By Antony Teofilo
October 18, 2004
Think about your family, make a movie with Robin Williams. If only it were that simple, but that’s close to what happened to Omar Naim, writer/director of THE FINAL CUT. And he got the idea for his first feature where many of us tend to get our best: in the bathroom.
“I was helping a friend shoot a movie in Boston, and I was sitting on the floor of a public restroom. I had been thinking about my family. They live in Lebanon. And I was thinking, maybe I should just shoot a twenty hour
interview with each of them, that way, if anything happened to them, I would still be able to have them in my life. But then I realized that wouldn’t really be them, that would just be my idea of who they were. The idea about the chip came later, and I actually let it marinate about a year, because I thought surely someone else must have already made this movie.”
But no one had. So Naim took two months off from his job as a producer’s assistant, and wrote the script. How did he get by while putting his dream down on paper? “My parents, and my wife, supported me. They all believed in the idea enough that they helped out while I was writing.” After finishing the script, Naim got wind of The Equinox Project, France’s answer to The Sundance Institute. From there, things happened rather quickly. Before he knew it, he had a full blown film production on his hands with an all-star cast and a dream technical team (including master cinematographer Tak Fujimoto).

• Information provided:
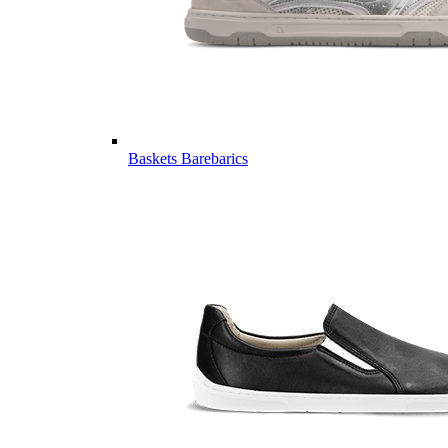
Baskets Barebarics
...
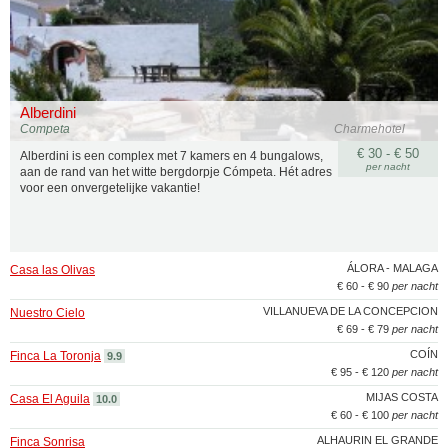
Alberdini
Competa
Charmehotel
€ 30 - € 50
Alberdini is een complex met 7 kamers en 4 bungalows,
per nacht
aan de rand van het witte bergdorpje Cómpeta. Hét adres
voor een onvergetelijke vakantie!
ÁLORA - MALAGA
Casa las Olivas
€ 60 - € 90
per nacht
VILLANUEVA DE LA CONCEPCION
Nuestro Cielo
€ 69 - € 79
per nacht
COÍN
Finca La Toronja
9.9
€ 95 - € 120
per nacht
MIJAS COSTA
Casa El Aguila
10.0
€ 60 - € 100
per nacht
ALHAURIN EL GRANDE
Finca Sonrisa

• What is expected:
Can you reproduce the Omar Naim article above word for word, starting at "By Antony Teofilo" and ending at "in the bathroom."?

• Answer to the exercise:
By Antony Teofilo
October 18, 2004
Think about your family, make a movie with Robin Williams. If only it were that simple, but that’s close to what happened to Omar Naim, writer/director of THE FINAL CUT. And he got the idea for his first feature where many of us tend to get our best: in the bathroom.